__GIVEN TEXT__:
--------------------------------

Autophagy disruption and caspase-3 deficiency worsen microvascular rarefaction, fibrosis, and leukocyte infiltration following renal IRI. (A–E) Quantification of the relative change in specific markers within peritubular capillaries (PTCs) of GFP-LC3/Caspase-3+/+ and GFP-LC3/Caspase-3–/– mice injected with chloroquine (CHQ) compared to those injected with PBS (n = 5–7 per group). (A) Relative change in GFP-LC3+ puncta. Representative images show autophagic puncta (white arrows) in renal PTCs using immunofluorescence (IF) staining for GFP-LC3 (green), PLVAP (magenta), and DAPI (blue). IR30m, 30-minute ischemia/reperfusion. (B) Relative change in SQSTM1/p62+ PTCs. Representative images show SQSTM1/p62 immunohistochemistry (IHC) in PTCs, with white arrows indicating SQSTM1/p62+ cells. (C) Relative change in p-RIPK3 IHC in PTCs. Representative images show p-RIPK3 IHC in PTCs, with white arrows indicating p-RIPK3+ PTCs. (D) Relative change in microvascular density. Representative images show PLVAP IHC in kidney tissue. (E) Relative change in α-smooth muscle actin+ (ACTA2+) PTCs. Representative images show ACTA2 IHC in PTCs, with white arrows indicating ACTA2+ cells. (F) Quantification of the ratio of CD45+ area to total tissue area (n = 5–7). Representative images of the CD45+ area. For each kidney, 10 randomly selected high-power fields (original magnification, ×200) were evaluated, consisting of 5 fields from the cortex and 5 from the corticomedullary junction. Scale bars: 50 μm (IHC) and 5 μm (IF). Values are mean ± SEM. P values obtained by 1-way ANOVA with Bonferroni’s post hoc test. #P < 0.05, ##P < 0.01, ####P < 0.0001 compared with the respective PBS-treated group; *P < 0.05, **P < 0.01 compared with the CHQ-injected group.

We then evaluated the impact of concurrent caspase-3 deficiency and autophagy disruption on microvascular rarefaction and renal fibrosis. The loss of PTCs at day 21 after IRI was greater in CHQ-treated GFP-LC3/Caspase-3–/– mice compared with CHQ-treated GFP-LC3/Caspase-3+/+ mice (Figure 10D and Supplemental Figure 10G), suggesting that activation of necroptosis led to greater microvascular rarefaction. The increase in ACTA2+ cells observed in GFP-LC3/Caspase-3–/– mice treated with CHQ was also greater than that of CHQ-treated GFP-LC3/Caspase-3+/+ mice (Figure 10E and Supplemental Figure 10H). A similar trend was observed for Sirius red staining but did not reach statistical significance (Supplemental Figure 10, I and J). As necroptosis is known as a proinflammatory type of cell death, we then evaluated whether microvascular necroptosis was associated with increased leukocyte infiltration. GFP-LC3/Caspase-3–/– mice treated with CHQ showed increased leukocyte infiltration when compared with CHQ-treated GFP-LC3/Caspase-3+/+ mice (Figure 10F and Supplemental Figure 10K). These results suggest that increased PTC necroptosis in CHQ-treated GFP-LC3/Caspase-3–/– mice is associated with increased and persistent renal inflammation as well as increased microvascular rarefaction, both contributing to enhanced renal fibrosis.

--------------------------------

__EXTRACTED MATERIAL__:
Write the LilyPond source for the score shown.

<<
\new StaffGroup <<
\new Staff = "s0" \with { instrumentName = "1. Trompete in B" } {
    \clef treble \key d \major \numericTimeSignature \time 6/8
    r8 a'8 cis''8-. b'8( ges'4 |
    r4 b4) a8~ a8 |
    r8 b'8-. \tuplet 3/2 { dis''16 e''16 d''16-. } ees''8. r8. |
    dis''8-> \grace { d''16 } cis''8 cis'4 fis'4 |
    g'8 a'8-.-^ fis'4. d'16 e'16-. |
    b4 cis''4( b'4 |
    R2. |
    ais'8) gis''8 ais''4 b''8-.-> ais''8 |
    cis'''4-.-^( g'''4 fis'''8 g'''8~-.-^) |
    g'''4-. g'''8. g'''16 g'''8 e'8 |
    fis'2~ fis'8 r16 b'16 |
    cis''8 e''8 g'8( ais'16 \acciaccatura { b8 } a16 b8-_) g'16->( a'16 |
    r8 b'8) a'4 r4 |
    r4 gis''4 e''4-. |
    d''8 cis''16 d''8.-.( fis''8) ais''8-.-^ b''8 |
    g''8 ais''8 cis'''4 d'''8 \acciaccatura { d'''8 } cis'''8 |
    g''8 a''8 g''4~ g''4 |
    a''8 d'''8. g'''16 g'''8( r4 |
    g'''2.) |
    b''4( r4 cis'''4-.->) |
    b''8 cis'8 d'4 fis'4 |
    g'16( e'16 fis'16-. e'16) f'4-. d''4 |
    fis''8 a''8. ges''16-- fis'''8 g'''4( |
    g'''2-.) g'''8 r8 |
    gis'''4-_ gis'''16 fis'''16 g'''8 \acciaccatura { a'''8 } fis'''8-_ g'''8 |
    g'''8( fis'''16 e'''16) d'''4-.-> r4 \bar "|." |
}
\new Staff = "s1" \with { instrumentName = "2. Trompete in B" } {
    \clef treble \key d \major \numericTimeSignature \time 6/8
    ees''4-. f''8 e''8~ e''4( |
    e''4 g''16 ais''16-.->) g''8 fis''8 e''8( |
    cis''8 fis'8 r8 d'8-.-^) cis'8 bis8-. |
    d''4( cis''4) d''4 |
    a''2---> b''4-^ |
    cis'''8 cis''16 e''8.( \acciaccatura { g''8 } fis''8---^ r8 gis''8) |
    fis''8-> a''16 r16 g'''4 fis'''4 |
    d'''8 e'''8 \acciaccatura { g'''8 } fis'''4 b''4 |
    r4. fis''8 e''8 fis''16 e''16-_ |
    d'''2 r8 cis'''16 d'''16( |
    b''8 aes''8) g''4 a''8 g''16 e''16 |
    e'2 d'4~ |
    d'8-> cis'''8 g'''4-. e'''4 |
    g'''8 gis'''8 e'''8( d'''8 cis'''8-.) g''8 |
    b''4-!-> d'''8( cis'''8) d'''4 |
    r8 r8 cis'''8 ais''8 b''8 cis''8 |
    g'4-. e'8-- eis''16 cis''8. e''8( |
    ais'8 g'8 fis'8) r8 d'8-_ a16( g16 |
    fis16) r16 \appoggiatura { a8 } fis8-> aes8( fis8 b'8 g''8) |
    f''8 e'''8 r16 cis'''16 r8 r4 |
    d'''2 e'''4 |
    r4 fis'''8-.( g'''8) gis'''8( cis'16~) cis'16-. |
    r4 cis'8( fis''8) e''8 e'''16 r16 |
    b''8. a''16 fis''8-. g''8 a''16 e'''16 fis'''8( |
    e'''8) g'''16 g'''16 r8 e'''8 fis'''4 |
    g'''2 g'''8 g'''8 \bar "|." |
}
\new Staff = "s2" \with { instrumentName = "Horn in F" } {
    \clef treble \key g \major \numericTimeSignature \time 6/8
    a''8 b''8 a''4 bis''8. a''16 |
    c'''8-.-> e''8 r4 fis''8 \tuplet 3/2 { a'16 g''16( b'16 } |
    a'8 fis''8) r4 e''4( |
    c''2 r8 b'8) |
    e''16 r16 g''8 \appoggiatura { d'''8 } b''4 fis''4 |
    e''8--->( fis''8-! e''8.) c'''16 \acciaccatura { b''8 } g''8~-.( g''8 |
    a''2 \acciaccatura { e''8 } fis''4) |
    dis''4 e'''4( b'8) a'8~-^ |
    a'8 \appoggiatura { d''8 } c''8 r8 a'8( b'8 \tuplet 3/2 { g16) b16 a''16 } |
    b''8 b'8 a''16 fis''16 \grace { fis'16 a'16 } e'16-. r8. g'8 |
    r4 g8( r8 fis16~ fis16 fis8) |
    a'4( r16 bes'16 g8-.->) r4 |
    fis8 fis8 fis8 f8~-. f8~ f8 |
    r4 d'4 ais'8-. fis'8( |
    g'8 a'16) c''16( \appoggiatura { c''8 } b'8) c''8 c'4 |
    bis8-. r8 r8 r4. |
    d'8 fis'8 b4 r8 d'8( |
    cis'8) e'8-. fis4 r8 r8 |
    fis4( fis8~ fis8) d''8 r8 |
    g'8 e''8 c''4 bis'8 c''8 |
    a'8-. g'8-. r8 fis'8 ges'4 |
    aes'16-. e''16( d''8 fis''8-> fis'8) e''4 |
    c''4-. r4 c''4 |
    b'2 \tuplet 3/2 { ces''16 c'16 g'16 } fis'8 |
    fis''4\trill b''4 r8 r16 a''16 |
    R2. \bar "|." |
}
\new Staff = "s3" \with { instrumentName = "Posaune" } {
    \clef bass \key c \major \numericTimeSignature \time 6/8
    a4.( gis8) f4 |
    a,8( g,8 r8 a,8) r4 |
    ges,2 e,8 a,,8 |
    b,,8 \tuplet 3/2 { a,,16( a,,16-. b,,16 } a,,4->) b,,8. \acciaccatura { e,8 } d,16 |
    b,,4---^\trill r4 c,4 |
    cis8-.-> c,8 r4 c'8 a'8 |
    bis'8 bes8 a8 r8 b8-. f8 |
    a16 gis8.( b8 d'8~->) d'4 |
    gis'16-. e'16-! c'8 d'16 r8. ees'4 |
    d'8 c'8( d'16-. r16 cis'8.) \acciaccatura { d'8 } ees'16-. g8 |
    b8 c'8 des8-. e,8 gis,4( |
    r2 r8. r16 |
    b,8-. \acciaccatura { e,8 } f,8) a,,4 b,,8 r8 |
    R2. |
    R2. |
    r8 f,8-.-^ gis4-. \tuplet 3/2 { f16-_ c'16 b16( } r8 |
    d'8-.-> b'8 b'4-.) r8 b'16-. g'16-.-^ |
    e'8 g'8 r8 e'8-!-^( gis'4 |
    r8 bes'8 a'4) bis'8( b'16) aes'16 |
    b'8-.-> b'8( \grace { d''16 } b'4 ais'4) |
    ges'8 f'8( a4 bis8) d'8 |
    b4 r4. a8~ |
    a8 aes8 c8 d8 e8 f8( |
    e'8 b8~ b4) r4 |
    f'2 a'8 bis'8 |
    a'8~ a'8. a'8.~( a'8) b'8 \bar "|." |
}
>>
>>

--------------------------------

__TASK INSTRUCTIONS__:
[a] Answer from the renal ischemia text:
(i) How many high-power fields were evaluated for each kidney, and how were they divided between regions?
(ii) Which statistical method produced the P values?
(iii) On what day after IRI was the loss of PTCs assessed?
[b] Resume the renal ischemia text after its final sentence.
The listing plays no part in any of this.

__RESPONSES FOR EACH TASK__:
[a]
(i) Ten fields: 5 from the cortex and 5 from the corticomedullary junction.
(ii) 1-way ANOVA with Bonferroni's post hoc test.
(iii) Day 21.

[b]
Discussion

Multiple cell death and stress pathways are activated in kidneys following IRI (7, 23–25) and can contribute to maladaptive repair pathways leading to renal fibrosis. The present work enhances our understanding of the cell-type-specific contributions of these various mechanisms. Using an in vivo model of IRI with different transgenic mouse models and pharmacological approaches, we demonstrate that renal IRI induces distinct patterns of autophagy and programmed cell death (PCD) over time in TECs and PTCs. While necroptosis predominates in TECs throughout all stages of AKI-to-CKD transition, caspase-3–dependent apoptosis emerges as the preferred and sustained death pathway in PTCs. Unlike TECs, PTCs exhibit limited regenerative capacity, and their rarefaction is closely associated with the progression of renal fibrosis (13, 14). Furthermore, we show that caspase-3–dependent apoptosis and autophagy pathways work in concert to regulate microvascular rarefaction and renal fibrosis. Notably, only in the absence of both caspase-3–dependent apoptosis and autophagy that necroptosis becomes the default cell death mechanism in PTCs, with enhanced microvascular rarefaction, renal inflammation, and fibrosis. Collectively, these observations highlight the cell-specific nature of stress and death molecular signaling pathways and demonstrate the predominant role of the renal microvasculature in controlling renal fibrogenesis.

In contrast to the abundance of literature on renal TECs in various models of AKI (23, 26–29), no studies to date have investigated the propensity and dynamics of PCD and autophagy in renal PTCs. In the present study, we show, using publicly available data from the GEO database and validation by PCR in our mouse model, that baseline expression of genes positively regulating apoptosis are enriched in renal endothelial cells. Fas and caspase-8 are important effectors of the extrinsic apoptosis pathway, whereas caspase-12 has been implicated in ER stress–dependent apoptosis and regulation of inflammation (30–32). Consistent with increased propensity toward apoptosis in endothelial cells, we found sustained caspase-3 activation in PTCs during all stages of AKI-to-CKD transition. This pattern differed from that of TECs, where necroptosis was the predominant PCD pathway. PTC necroptosis activation emerged only in Caspase-3–/– mice treated with CHQ.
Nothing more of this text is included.